* Exercise requirements
In the entries below, find every line with the string "Крем" and copy it.
*** Material to process
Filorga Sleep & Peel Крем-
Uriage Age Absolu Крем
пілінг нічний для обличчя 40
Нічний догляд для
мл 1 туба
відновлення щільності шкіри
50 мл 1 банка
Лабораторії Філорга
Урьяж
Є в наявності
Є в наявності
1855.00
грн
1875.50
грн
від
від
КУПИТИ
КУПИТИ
******
*** Material to process
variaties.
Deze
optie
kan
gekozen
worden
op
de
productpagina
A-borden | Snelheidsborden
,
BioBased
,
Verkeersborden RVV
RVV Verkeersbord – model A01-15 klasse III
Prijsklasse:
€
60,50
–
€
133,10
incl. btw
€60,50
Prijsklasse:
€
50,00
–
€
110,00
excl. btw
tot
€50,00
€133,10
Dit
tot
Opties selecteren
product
******
* Expected output
Filorga Sleep & Peel Крем-
Uriage Age Absolu Крем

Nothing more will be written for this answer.